● SUPPLIED PASSAGE
::::
In his annual letter to shareholders, JPMorgan CEO Jamie Dimon shared his concerns about global volatility caused by the war in Ukraine, inflation, as well as consumer confidence. He also called for a “Marshall Plan” for decarbonization.

Why should we care?
Perhaps most important to fintechs, Dimon felt the need to justify his outsized spending on acquisitions and tech overhauls. JPMorgan’s expenses are slated to rise by 8% to $77B this year, including $700M in “incremental expenses” related to acquisitions. He declined to cite the cost of launching a digital consumer bank in the U.K. over the past year; ditto for JPMorgan’s new 40% stake in C6, a Brazilian neobank. “We have the talent and know-how to deliver these through cutting-edge technology, allowing us to harness the full range of these capabilities from all our businesses,” Dimon wrote. “We can apply what we have learned in our leading U.S. franchise and vice versa… We may be wrong on this one, but I like our hand.” Dimon seemed to brush off concerns about aggressive fintech competition and acquisition by focusing on larger matters at hand, playing into his role as a geopolitics guru and financial leader respected by investors and politicians alike. His prophecies on the Fed and energy costs may be spot on, but they also serve to assuage fintech-wary investors that a stable leader remains at JPMorgan’s helm.
::::
● DATA EXCERPTS
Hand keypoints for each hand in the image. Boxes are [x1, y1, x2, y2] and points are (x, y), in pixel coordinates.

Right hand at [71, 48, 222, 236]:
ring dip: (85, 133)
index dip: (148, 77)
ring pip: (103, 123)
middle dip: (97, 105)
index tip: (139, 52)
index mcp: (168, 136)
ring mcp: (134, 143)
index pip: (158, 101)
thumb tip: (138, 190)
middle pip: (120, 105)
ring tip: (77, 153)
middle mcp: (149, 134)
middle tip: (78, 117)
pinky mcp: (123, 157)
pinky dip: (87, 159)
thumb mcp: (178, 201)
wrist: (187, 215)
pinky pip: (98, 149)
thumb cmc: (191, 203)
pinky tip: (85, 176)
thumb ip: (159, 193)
::::
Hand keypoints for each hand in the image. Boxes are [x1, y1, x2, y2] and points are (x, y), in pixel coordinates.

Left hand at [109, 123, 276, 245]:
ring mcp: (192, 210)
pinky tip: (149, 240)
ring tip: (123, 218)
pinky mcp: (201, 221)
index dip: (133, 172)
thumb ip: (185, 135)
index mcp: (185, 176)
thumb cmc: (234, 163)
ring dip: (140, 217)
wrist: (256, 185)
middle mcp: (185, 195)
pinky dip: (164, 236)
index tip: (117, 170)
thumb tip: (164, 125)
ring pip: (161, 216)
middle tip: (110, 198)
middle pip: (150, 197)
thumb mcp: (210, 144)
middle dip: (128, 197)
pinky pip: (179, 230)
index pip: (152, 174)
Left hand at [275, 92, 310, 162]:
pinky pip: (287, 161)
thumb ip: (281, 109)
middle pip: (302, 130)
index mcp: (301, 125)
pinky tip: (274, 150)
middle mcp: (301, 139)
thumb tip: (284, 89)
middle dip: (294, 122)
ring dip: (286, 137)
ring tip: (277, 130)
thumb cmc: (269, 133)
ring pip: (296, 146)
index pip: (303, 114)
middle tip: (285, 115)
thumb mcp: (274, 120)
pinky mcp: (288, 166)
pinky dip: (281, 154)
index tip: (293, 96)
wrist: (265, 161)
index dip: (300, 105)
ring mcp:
::::
● WORK TASK
Rewrite the span of the passage on Jamie Dimon's shareholder letter that opens with the words containing "In his annual" and closes with "should we care?", swapping "decarbonization" for "clean energy". Please work from the passage on Jamie Dimon's shareholder letter alone and leave the data out of it.

● REPLY TO THE TASK
In his annual letter to shareholders, JPMorgan CEO Jamie Dimon shared his concerns about global volatility caused by the war in Ukraine, inflation, as well as consumer confidence. He also called for a “Marshall Plan” for clean energy.

Why should we care?